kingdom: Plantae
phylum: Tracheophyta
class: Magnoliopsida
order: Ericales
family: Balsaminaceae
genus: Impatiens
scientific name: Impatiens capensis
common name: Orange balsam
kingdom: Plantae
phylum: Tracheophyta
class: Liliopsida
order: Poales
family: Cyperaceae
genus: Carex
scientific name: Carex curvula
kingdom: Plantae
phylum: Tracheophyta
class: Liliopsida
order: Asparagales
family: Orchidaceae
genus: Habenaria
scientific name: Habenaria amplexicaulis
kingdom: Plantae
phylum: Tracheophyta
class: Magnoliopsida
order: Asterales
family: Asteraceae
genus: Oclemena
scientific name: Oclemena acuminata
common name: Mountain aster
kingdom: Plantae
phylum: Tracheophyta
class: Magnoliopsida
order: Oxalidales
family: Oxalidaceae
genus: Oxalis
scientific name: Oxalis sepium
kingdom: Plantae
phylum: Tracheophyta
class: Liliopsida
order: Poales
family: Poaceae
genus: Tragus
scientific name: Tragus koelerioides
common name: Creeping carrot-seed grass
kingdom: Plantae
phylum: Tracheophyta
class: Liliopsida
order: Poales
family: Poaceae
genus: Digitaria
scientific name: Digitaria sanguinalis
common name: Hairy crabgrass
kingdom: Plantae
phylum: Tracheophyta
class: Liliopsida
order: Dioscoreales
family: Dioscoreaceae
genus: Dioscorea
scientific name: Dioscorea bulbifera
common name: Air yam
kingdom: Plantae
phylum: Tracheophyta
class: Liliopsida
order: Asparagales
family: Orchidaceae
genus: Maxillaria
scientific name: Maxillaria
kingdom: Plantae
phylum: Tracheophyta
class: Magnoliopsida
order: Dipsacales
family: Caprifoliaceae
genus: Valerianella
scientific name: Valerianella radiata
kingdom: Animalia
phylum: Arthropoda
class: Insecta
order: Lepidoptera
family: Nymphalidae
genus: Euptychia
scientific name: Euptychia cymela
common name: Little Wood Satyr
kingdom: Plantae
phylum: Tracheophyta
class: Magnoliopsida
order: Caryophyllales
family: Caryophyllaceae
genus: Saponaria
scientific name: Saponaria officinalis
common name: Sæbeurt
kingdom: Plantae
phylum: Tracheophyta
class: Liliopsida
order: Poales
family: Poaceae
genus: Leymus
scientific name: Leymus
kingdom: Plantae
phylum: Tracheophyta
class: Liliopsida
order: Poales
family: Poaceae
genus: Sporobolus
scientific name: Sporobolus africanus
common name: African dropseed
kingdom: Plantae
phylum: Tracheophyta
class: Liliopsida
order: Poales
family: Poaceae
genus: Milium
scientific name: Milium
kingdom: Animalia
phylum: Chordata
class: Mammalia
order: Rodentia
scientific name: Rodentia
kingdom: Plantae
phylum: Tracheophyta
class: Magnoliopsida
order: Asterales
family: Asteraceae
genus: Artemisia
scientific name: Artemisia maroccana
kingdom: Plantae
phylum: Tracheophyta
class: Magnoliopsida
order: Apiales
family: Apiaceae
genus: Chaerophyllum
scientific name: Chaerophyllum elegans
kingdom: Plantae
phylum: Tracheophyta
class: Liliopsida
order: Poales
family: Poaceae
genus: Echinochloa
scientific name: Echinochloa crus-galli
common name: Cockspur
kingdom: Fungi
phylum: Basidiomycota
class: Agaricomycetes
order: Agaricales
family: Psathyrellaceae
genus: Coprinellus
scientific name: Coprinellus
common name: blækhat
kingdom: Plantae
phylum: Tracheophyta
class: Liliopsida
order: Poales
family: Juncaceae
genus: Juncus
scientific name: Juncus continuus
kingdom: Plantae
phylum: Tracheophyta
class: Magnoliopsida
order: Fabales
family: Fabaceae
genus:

▸ Exercise
Please find every line in the records above that contains the word "common" and copy each of those lines.

▸ Exercise solution
common name: Orange balsam
common name: Mountain aster
common name: Creeping carrot-seed grass
common name: Hairy crabgrass
common name: Air yam
common name: Little Wood Satyr
common name: Sæbeurt
common name: African dropseed
common name: Cockspur
common name: blækhat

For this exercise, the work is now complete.